■ **Work required**
Reproduce word for word the lines from the beginning of the entries to the line with "beim Kanji-Lernen achten", both included, but none of the pictures.

Data extract section start

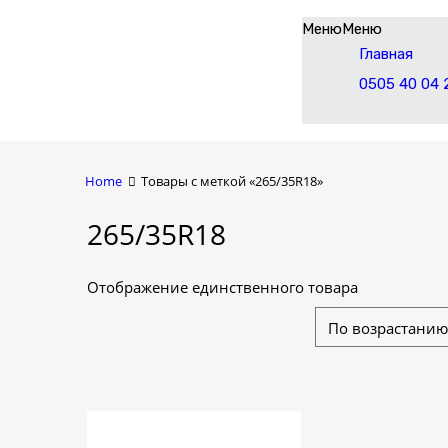
Skip
Меню
Меню
to
Главная
content
0505 40 04 
Home
Товары с меткой «265/35R18»
265/35R18
Отображение единственного товара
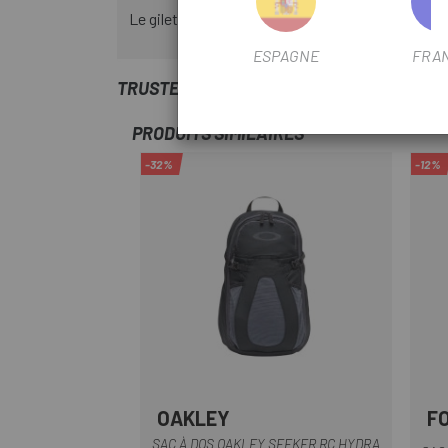
Le gilet L/XL est modélisé par Ali. Ali mesure 18
ESPAGNE
FRA
TRUSTED SHOPS REVIEWS
PRODUITS SIMILAIRES
-32%
-12%
OAKLEY
F
Bleu Clair
Noir
Vert
SAC À DOS OAKLEY SEEKER RC HYDRA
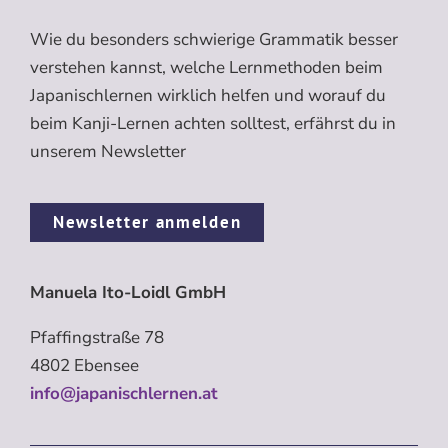
Wie du besonders schwierige Grammatik besser
verstehen kannst, welche Lernmethoden beim
Japanischlernen wirklich helfen und worauf du
beim Kanji-Lernen achten solltest, erfährst du in
unserem Newsletter
Newsletter anmelden
Manuela Ito-Loidl GmbH
Pfaffingstraße 78
4802 Ebensee
info@japanischlernen.at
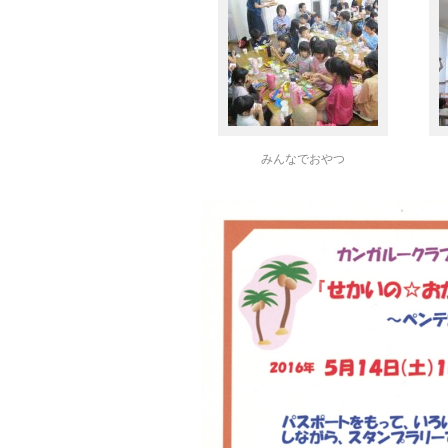
みんなでおやつ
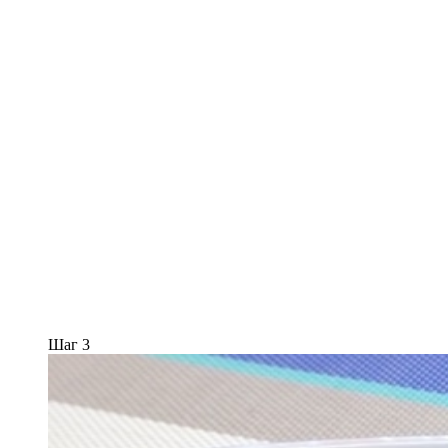
Шаг 3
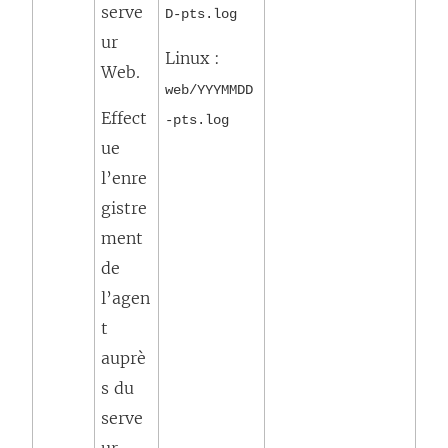
serve
D-pts.log
ur
Linux :
Web.
web/YYYMMDD
Effect
-pts.log
ue
l’enre
gistre
ment
de
l’agen
t
auprè
s du
serve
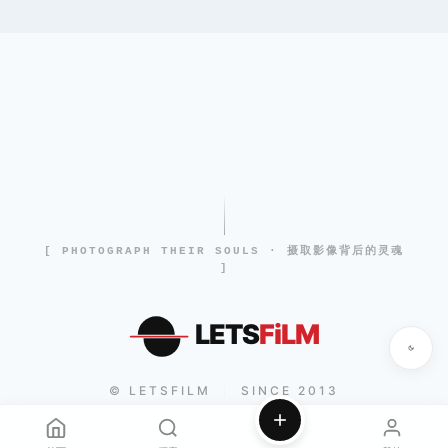
[ PHOTOGRAPH THEIR SOULS · 摄取影像背后的灵魂
]
LETS
FiLM
© LETSFILM
SINCE 2013
|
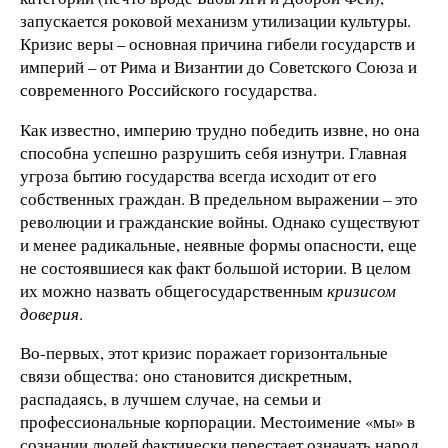
запускается роковой механизм утилизации культуры.
Кризис веры – основная причина гибели государств и
империй – от Рима и Византии до Советского Союза и
современного Российского государства.
Как известно, империю трудно победить извне, но она
способна успешно разрушить себя изнутри. Главная
угроза бытию государства всегда исходит от его
собственных граждан. В предельном выражении – это
революции и гражданские войны. Однако существуют
и менее радикальные, неявные формы опасности, еще
не состоявшиеся как факт большой истории. В целом
их можно назвать общегосударственным
кризисом
доверия
.
Во-первых, этот кризис поражает горизонтальные
связи общества: оно становится дискретным,
распадаясь, в лучшем случае, на семьи и
профессиональные корпорации. Местоимение «мы» в
сознании людей фактически перестает означать народ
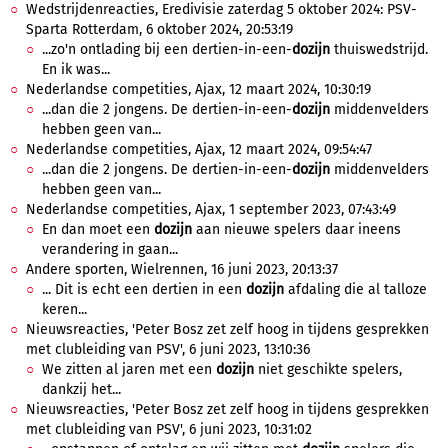
Wedstrijdenreacties, Eredivisie zaterdag 5 oktober 2024: PSV-
Sparta Rotterdam, 6 oktober 2024, 20:53:19
...zo'n ontlading bij een dertien-in-een-
dozijn
thuiswedstrijd.
En ik was...
Nederlandse competities, Ajax, 12 maart 2024, 10:30:19
...dan die 2 jongens. De dertien-in-een-
dozijn
middenvelders
hebben geen van...
Nederlandse competities, Ajax, 12 maart 2024, 09:54:47
...dan die 2 jongens. De dertien-in-een-
dozijn
middenvelders
hebben geen van...
Nederlandse competities, Ajax, 1 september 2023, 07:43:49
En dan moet een
dozijn
aan nieuwe spelers daar ineens
verandering in gaan...
Andere sporten, Wielrennen, 16 juni 2023, 20:13:37
... Dit is echt een dertien in een
dozijn
afdaling die al talloze
keren...
Nieuwsreacties, 'Peter Bosz zet zelf hoog in tijdens gesprekken
met clubleiding van PSV', 6 juni 2023, 13:10:36
We zitten al jaren met een
dozijn
niet geschikte spelers,
dankzij het...
Nieuwsreacties, 'Peter Bosz zet zelf hoog in tijdens gesprekken
met clubleiding van PSV', 6 juni 2023, 10:31:02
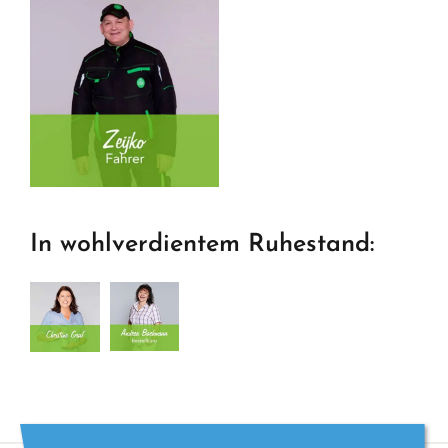
In wohlverdientem Ruhestand:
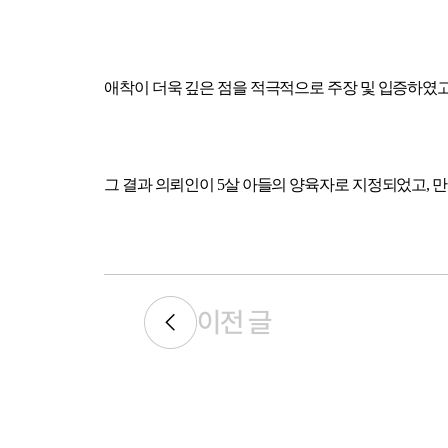
애착이 더욱 깊은 점을 적극적으로 주장 및 입증하였고
그 결과 의뢰인이 5살 아들의 양육자로 지정되었고, 만
이전 글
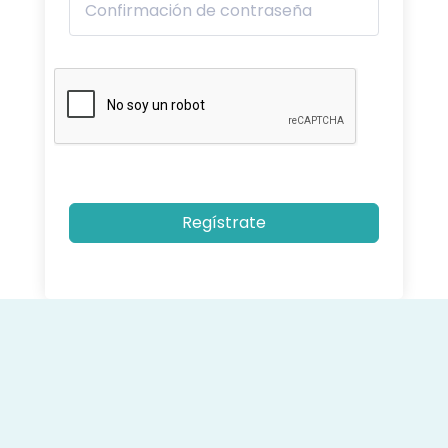
Regístrate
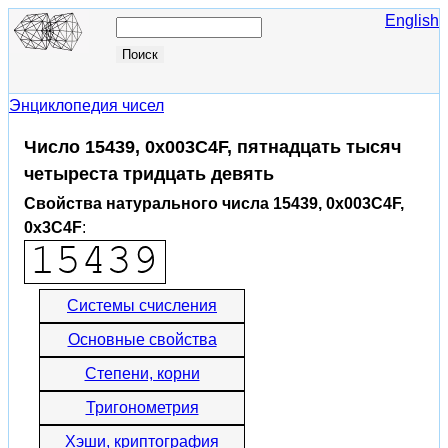
English
Энциклопедия чисел
Число 15439, 0x003C4F, пятнадцать тысяч
четыреста тридцать девять
Свойства натурального числа 15439, 0x003C4F,
0x3C4F
:
Системы счисления
Основные свойства
Степени, корни
Тригонометрия
Хэши, криптография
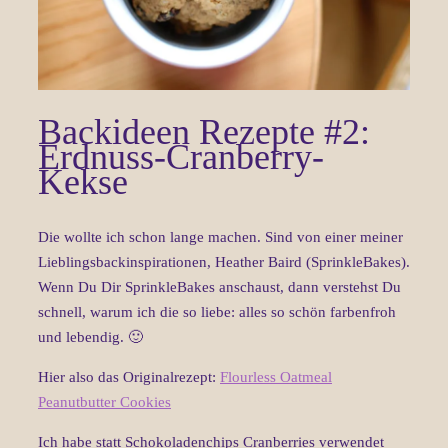
Backideen Rezepte #2:
Erdnuss-Cranberry-
Kekse
Die wollte ich schon lange machen. Sind von einer meiner
Lieblingsbackinspirationen, Heather Baird (SprinkleBakes).
Wenn Du Dir SprinkleBakes anschaust, dann verstehst Du
schnell, warum ich die so liebe: alles so schön farbenfroh
und lebendig. 🙂
Hier also das Originalrezept:
Flourless Oatmeal
Peanutbutter Cookies
Ich habe statt Schokoladenchips Cranberries verwendet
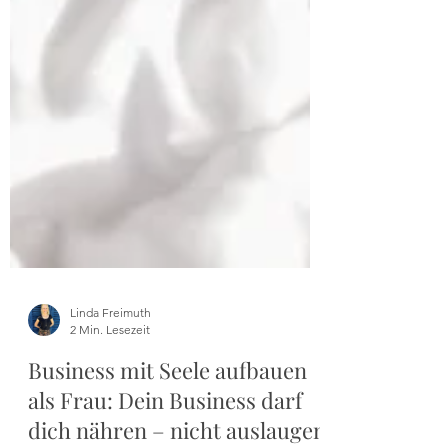
Linda Freimuth
2 Min. Lesezeit
Business mit Seele aufbauen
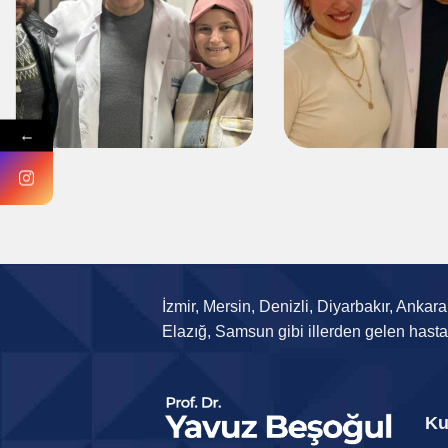
←
İzmir, Mersin, Denizli, Diyarbakır, Anka
Elazığ, Samsun gibi illerden gelen hasta
Ku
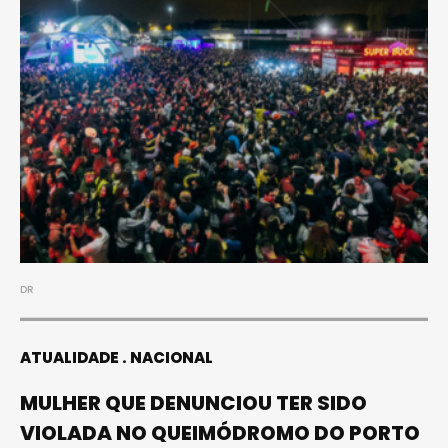
DR
ATUALIDADE
NACIONAL
MULHER QUE DENUNCIOU TER SIDO
VIOLADA NO QUEIMÓDROMO DO PORTO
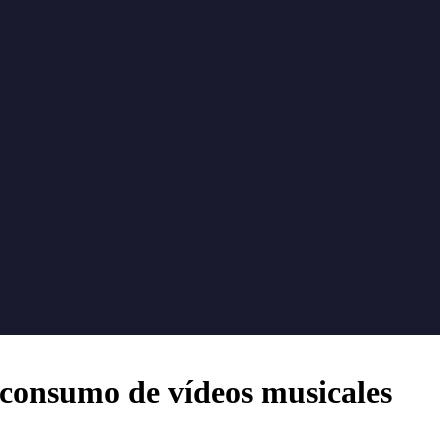
 consumo de vídeos musicales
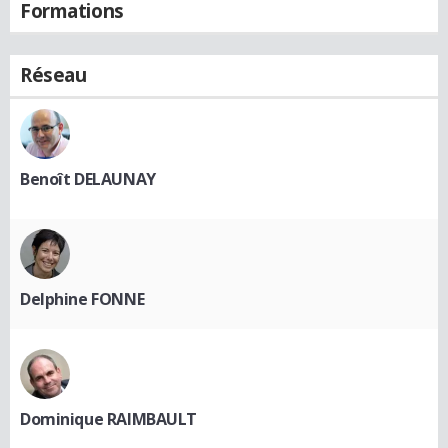
Formations
Réseau
Benoît DELAUNAY
Delphine FONNE
Dominique RAIMBAULT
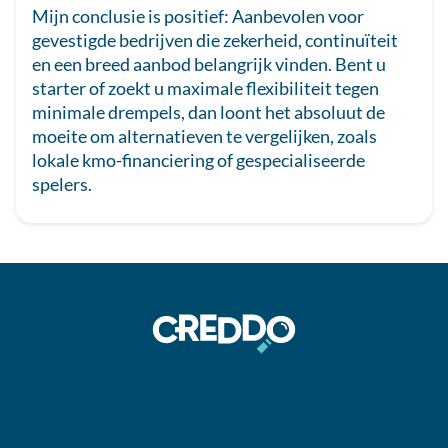
Mijn conclusie is positief: Aanbevolen voor
gevestigde bedrijven die zekerheid, continuïteit
en een breed aanbod belangrijk vinden. Bent u
starter of zoekt u maximale flexibiliteit tegen
minimale drempels, dan loont het absoluut de
moeite om alternatieven te vergelijken, zoals
lokale kmo-financiering of gespecialiseerde
spelers.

Data extract section end

■ **Response to the exercise**
Skip
Меню
Меню
to
Главная
content
0505 40 04 
Home
Товары с меткой «265/35R18»
265/35R18
Отображение единственного товара
Le gilet L/XL est modélisé par Ali. Ali mesure 18
ESPAGNE
FRA
TRUSTED SHOPS REVIEWS
PRODUITS SIMILAIRES
-32%
-12%
OAKLEY
F
Bleu Clair
Noir
Vert
SAC À DOS OAKLEY SEEKER RC HYDRA
Wie du besonders schwierige Grammatik besser
verstehen kannst, welche Lernmethoden beim
Japanischlernen wirklich helfen und worauf du
beim Kanji-Lernen achten solltest, erfährst du in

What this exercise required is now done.